Doing good voice cloning across a range of targets can be challenging, observed Roger Grimes, CISO advisor at KnowBe4, a security awareness training provider, in Clearwater, Fla. “Some voice cloning samples are easy to do while others take finessing,” he told TechNewsWorld. “It can be a skill to learn like anything else. But every month, the voice-cloning tools are making it easier to do without having great skills.”
“That’s because today’s generative AI is better than any previous tool at probabilistic pattern-matching,” he said. “The ability to do probabilistic pattern matching lets AI get far better results than previous voice-cloning tools. There are still some voices and languages that AI voice cloning can’t do well, and that’s usually due to a lack of inputted data around that style of voice or language. For example, voice-cloning tools don’t do well with African native speaking voices.”
He maintained that voice cloning will proliferate among social engineers. “We expect real-time voice cloning to make most voice-based social engineering AI-enabled by the end of 2026,” he predicted. “By the end of 2026, most voice-based social engineering will not involve a true human voice. Hacking via social engineering is getting ready to change forever.”
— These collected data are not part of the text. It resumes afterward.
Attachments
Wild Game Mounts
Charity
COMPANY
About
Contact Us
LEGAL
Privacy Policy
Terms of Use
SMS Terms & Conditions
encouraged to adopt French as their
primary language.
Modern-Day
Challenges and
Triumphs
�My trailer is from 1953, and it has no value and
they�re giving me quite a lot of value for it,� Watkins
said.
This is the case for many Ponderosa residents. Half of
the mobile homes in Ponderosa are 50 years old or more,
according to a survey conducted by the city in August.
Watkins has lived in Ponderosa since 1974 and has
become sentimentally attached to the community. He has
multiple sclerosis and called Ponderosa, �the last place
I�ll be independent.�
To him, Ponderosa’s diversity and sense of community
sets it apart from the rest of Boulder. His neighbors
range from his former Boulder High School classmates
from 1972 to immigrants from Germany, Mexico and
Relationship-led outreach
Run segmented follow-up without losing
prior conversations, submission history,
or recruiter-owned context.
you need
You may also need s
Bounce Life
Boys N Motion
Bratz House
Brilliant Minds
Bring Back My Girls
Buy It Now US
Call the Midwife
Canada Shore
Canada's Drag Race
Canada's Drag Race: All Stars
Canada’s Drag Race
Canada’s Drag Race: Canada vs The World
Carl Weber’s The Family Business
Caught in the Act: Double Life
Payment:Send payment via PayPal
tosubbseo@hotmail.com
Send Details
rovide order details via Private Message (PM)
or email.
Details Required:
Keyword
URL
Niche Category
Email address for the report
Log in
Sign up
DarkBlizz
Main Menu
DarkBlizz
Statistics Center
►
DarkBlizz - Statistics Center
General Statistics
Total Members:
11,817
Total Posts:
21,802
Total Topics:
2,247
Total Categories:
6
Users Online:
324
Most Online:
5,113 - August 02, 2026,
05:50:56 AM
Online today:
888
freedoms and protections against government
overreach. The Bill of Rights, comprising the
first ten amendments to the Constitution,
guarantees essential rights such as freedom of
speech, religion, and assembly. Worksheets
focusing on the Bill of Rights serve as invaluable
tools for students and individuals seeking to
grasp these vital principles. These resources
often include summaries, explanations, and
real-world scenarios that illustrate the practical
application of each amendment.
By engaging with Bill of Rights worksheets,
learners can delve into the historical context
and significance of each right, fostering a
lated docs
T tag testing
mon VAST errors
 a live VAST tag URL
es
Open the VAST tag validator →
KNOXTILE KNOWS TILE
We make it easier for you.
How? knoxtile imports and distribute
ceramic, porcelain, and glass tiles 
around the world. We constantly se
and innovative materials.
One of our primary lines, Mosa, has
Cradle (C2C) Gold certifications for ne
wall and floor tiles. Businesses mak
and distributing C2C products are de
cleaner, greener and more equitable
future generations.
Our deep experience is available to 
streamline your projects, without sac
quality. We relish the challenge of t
Deepfake Vishing Threats on the Rise
Even without AI, it’s relatively easy to create voice messages that impersonate CEOs. “It only takes a recording of them along with a tool like ElevenLabs to create a fairly compelling fake,” explained Alex Quilici, CEO of YouMail, a call management services company, in Irvine, Calif.
“We have not seen a lot of these yet, though we are hearing more stories,” he told TechNewsWorld. “We fully expect them to be the next major attack vector.”
Quilici added that at the anecdotal level, deepfakes of CEOs are becoming more common. “However, to this point, they are certainly not widespread,” he said.
“What is currently widespread are text messages impersonating executives, and we have seen those at our enterprise clients,” he continued. “The scam is basically blasting texts to a number of different employees, impersonating the CEO, and trying to get them to take a particular action. This is because texts are the easiest to create and send and seem to work.”
Marc Maiffret, CTO of BeyondTrust, a maker of privileged account management and vulnerability management solutions, in Carlsbad, Calif., warned that AI-driven impersonation attacks are intensifying, targeting both individuals and organizations. “Combating them requires human vigilance and strong identity security,” he told TechNewsWorld. “Organizations should continue enforcing the principle of least privilege, identity infrastructure monitoring, and securing access to sensitive accounts.”
“Limit what attackers can do — even with stolen credentials,” he said. “AI-based social engineering attacks highlight why identity is one of the most important domains for businesses to secure. Deepfakes are, and will continue to be, a great example of the need to treat identity as the new perimeter.”
Meanwhile, the NCC researchers are moving on to deepfake videos. “Preliminary investigations so far have mainly succeeded only in identifying new limitations and problems in this field,” they wrote. “For example, there are difficulties in synchronizing the modified audio and video signals.”
“However,” they noted, “given the unprecedented speed at which this technology is moving forward, it is expected that a deepfake solution which realistically simulates both audio and video is feasible; it is just a matter of time.”